● About this exercise:
Render the stretch from the line containing "In terms of sides" through the line containing "Answer: facing away from the viewer and to the left" as a JSON list of strings, one string per line, leaving out blank lines.

● Data supplied:
****
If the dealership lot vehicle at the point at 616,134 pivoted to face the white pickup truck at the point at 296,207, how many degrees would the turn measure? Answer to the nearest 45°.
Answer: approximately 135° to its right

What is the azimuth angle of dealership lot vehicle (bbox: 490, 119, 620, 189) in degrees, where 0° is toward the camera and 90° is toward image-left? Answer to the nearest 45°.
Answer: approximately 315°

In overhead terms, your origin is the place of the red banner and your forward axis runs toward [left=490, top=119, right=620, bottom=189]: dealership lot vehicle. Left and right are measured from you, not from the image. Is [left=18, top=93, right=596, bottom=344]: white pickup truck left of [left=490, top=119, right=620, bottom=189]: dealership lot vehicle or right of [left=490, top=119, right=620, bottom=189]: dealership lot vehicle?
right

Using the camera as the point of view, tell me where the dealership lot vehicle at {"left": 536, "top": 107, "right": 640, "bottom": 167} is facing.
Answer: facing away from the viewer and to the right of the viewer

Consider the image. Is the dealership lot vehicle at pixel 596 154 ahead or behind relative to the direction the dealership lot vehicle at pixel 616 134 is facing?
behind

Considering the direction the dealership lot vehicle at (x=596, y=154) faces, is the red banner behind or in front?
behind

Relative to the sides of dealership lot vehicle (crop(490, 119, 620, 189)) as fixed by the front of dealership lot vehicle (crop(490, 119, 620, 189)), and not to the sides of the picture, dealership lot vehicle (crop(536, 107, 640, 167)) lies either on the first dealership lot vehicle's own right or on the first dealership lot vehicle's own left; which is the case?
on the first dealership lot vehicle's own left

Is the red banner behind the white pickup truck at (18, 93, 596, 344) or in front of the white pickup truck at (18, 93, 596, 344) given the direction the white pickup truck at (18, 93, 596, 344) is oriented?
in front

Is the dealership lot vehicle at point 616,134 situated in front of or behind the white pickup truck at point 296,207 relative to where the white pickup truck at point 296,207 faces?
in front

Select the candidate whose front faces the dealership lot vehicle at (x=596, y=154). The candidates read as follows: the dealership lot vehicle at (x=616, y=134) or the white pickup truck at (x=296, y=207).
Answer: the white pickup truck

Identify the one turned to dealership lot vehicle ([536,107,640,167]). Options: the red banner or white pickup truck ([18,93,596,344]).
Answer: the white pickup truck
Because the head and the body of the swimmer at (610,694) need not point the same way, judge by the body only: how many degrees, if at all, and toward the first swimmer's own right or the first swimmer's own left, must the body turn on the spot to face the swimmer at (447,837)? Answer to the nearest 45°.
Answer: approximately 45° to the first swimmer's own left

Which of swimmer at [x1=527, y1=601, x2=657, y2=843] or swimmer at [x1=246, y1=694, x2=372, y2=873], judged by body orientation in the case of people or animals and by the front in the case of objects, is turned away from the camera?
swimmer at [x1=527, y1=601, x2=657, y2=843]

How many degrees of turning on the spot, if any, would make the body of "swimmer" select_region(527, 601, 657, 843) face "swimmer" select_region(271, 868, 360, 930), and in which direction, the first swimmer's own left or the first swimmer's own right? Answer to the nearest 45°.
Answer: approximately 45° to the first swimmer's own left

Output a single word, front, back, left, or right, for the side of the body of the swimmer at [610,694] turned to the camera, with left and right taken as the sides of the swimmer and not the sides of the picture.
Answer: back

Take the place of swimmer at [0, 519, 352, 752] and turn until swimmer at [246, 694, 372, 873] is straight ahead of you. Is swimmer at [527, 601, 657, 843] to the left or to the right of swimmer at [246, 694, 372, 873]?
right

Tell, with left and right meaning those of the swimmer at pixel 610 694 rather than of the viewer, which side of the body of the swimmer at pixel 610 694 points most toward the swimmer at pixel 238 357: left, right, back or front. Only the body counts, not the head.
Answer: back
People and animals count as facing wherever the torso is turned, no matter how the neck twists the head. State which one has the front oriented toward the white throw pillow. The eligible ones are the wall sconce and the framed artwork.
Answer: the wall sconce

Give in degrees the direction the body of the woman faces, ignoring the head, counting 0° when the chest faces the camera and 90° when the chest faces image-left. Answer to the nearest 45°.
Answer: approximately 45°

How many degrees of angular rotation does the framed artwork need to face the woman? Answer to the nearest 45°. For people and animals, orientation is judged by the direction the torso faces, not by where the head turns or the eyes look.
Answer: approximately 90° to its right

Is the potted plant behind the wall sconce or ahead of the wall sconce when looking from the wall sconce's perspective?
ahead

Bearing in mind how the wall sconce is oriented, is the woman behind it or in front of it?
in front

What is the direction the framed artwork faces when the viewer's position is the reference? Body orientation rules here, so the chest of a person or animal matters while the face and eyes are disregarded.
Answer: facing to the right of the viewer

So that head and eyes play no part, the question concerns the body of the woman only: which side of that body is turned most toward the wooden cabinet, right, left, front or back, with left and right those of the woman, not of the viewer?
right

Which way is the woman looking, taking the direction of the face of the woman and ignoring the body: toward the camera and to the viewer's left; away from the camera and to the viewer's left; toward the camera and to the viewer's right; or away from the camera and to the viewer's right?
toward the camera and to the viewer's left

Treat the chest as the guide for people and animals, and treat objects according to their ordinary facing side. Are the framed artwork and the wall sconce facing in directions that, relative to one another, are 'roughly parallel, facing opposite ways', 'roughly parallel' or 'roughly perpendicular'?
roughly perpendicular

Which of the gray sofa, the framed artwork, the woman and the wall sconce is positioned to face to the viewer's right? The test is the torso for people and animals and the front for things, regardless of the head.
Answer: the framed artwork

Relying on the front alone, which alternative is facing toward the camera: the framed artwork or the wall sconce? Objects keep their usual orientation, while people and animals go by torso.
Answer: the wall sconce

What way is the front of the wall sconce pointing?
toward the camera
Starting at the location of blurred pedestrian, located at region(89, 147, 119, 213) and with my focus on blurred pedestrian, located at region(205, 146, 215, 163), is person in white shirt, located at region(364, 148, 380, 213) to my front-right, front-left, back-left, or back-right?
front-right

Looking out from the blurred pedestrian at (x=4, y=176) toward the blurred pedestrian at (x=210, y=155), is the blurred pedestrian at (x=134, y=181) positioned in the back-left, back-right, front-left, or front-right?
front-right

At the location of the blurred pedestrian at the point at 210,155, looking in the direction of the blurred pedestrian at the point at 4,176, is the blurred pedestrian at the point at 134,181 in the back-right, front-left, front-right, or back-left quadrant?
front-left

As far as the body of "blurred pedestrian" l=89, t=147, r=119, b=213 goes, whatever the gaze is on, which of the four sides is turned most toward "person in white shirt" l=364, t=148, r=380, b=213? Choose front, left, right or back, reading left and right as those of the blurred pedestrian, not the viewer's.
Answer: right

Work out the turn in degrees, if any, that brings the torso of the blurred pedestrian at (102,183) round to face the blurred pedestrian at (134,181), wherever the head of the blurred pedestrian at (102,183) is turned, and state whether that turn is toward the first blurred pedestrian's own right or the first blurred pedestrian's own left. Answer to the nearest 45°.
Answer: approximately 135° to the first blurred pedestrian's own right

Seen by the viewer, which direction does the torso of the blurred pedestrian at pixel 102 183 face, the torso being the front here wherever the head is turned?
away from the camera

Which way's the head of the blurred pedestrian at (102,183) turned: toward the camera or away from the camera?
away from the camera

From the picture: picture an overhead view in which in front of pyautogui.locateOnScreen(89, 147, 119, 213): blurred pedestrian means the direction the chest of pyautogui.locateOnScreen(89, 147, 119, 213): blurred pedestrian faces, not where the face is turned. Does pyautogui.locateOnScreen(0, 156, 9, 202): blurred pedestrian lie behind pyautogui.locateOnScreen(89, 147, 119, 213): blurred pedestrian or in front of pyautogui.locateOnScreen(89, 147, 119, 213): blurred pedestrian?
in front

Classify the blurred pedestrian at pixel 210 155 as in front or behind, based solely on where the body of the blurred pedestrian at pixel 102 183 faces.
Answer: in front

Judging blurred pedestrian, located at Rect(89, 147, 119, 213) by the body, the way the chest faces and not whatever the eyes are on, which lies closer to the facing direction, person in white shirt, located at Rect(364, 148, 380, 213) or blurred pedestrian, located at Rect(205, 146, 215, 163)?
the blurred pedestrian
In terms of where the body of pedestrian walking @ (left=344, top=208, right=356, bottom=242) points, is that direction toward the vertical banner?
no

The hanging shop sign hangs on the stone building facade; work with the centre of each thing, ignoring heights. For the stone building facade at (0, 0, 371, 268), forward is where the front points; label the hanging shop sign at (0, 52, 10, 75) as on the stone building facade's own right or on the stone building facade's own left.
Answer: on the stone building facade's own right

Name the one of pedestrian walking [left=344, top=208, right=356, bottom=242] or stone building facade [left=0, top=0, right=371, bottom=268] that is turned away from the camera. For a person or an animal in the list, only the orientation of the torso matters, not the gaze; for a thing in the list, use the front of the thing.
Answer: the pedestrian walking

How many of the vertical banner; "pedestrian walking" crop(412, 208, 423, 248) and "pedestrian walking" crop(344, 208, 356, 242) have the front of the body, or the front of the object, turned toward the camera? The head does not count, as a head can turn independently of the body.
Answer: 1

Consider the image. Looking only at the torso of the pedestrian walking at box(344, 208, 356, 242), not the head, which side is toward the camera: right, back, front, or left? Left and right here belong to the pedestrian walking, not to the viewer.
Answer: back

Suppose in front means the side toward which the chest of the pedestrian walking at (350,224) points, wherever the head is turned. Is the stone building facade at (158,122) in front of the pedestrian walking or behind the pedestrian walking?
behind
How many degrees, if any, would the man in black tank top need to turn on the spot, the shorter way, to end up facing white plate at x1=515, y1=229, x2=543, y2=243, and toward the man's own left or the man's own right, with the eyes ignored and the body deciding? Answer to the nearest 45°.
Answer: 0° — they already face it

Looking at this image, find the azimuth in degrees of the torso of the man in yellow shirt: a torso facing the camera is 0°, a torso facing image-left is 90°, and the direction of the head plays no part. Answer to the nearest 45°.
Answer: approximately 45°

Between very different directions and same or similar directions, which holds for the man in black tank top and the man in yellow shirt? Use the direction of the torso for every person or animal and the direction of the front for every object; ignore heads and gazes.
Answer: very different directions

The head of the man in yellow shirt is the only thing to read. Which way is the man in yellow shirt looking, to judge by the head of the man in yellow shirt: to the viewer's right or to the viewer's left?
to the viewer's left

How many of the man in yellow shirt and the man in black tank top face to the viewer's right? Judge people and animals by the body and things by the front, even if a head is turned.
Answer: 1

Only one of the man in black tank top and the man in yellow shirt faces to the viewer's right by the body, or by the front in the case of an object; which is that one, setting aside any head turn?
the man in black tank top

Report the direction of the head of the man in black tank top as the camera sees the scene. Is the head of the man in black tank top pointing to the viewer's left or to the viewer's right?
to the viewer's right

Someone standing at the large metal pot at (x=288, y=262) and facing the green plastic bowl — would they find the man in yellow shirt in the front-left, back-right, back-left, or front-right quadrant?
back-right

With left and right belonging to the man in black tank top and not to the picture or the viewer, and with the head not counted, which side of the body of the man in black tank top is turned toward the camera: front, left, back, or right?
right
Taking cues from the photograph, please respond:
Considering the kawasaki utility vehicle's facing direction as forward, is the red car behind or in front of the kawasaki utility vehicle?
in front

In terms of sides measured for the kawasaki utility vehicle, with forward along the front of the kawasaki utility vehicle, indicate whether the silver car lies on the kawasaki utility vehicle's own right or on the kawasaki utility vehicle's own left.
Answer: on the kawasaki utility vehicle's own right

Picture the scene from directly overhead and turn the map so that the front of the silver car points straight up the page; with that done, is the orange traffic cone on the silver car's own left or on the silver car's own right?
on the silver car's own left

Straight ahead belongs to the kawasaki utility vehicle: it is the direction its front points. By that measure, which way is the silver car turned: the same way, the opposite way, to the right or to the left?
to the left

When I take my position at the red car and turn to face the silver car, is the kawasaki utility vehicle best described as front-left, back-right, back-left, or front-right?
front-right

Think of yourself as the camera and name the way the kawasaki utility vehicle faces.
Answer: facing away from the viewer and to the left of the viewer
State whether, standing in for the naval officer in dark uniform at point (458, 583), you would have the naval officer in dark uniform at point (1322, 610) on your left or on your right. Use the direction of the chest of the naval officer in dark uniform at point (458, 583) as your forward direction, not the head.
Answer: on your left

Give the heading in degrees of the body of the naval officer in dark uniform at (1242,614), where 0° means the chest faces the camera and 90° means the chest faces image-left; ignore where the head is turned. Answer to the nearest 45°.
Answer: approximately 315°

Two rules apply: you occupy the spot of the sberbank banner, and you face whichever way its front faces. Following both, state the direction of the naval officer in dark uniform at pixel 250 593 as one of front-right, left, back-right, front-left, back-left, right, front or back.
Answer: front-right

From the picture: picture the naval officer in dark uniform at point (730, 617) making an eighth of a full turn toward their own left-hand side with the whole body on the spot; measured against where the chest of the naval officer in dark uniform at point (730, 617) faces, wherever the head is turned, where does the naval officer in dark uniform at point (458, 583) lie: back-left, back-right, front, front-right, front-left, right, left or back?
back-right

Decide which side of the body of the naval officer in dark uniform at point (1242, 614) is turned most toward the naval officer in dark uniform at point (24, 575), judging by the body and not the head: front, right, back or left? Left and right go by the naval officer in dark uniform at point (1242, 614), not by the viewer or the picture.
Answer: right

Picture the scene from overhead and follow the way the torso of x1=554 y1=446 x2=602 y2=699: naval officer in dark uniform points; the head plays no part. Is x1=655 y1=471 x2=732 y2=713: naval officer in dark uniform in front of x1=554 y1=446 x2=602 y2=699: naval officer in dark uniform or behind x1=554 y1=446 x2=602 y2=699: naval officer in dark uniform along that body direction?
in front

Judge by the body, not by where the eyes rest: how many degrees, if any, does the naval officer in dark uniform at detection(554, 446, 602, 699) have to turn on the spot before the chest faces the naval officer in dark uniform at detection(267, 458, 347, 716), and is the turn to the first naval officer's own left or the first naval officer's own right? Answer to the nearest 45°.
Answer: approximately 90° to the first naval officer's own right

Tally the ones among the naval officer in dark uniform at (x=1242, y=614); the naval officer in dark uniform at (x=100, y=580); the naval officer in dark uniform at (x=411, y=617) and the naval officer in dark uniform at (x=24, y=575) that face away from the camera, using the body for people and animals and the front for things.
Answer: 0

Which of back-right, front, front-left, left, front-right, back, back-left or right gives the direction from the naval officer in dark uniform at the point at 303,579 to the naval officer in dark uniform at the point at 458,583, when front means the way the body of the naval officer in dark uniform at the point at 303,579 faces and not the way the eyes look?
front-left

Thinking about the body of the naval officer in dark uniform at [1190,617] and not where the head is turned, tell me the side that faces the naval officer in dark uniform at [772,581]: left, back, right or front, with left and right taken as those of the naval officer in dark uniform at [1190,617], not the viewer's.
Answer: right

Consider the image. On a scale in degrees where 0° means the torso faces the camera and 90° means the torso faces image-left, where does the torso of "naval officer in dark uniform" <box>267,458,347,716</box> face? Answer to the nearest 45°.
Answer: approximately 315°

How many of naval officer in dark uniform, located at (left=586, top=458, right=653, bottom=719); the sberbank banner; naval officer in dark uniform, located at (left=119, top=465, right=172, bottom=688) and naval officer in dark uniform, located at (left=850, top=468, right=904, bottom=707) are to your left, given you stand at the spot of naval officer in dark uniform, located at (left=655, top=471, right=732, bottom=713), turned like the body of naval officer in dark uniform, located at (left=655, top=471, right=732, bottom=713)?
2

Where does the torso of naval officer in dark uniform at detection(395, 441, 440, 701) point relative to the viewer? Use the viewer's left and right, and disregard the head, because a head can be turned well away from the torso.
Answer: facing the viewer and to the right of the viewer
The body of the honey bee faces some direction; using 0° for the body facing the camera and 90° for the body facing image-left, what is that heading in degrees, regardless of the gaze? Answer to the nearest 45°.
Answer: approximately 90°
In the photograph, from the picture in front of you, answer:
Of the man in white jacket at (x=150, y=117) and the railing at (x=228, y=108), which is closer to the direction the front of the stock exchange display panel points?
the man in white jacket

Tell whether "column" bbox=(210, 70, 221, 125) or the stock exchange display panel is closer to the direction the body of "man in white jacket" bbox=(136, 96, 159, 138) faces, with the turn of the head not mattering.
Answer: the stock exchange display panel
****
● Answer to this exercise:
[
  "In terms of sides measured for the kawasaki utility vehicle, with forward along the front of the kawasaki utility vehicle, indicate whether the silver car lies on the kawasaki utility vehicle's own right or on the kawasaki utility vehicle's own left.",
  "Answer: on the kawasaki utility vehicle's own right",
  "Picture the scene from directly overhead and turn the map so that the front of the silver car points straight up the page; with that done, is the orange traffic cone on the silver car's own left or on the silver car's own right?",
  "on the silver car's own left",
  "Straight ahead belongs to the kawasaki utility vehicle: it is the direction its front points. By that measure, which way is the silver car turned: the same way, the opposite way, to the right or to the left?",
  "to the left",
  "When I take my position at the red car and turn to face the silver car, is the kawasaki utility vehicle best described as front-left, back-right, back-left, or front-right?",
  "front-right",
  "Think of yourself as the camera and name the way the kawasaki utility vehicle faces.",
  "Answer: facing away from the viewer and to the left of the viewer"
]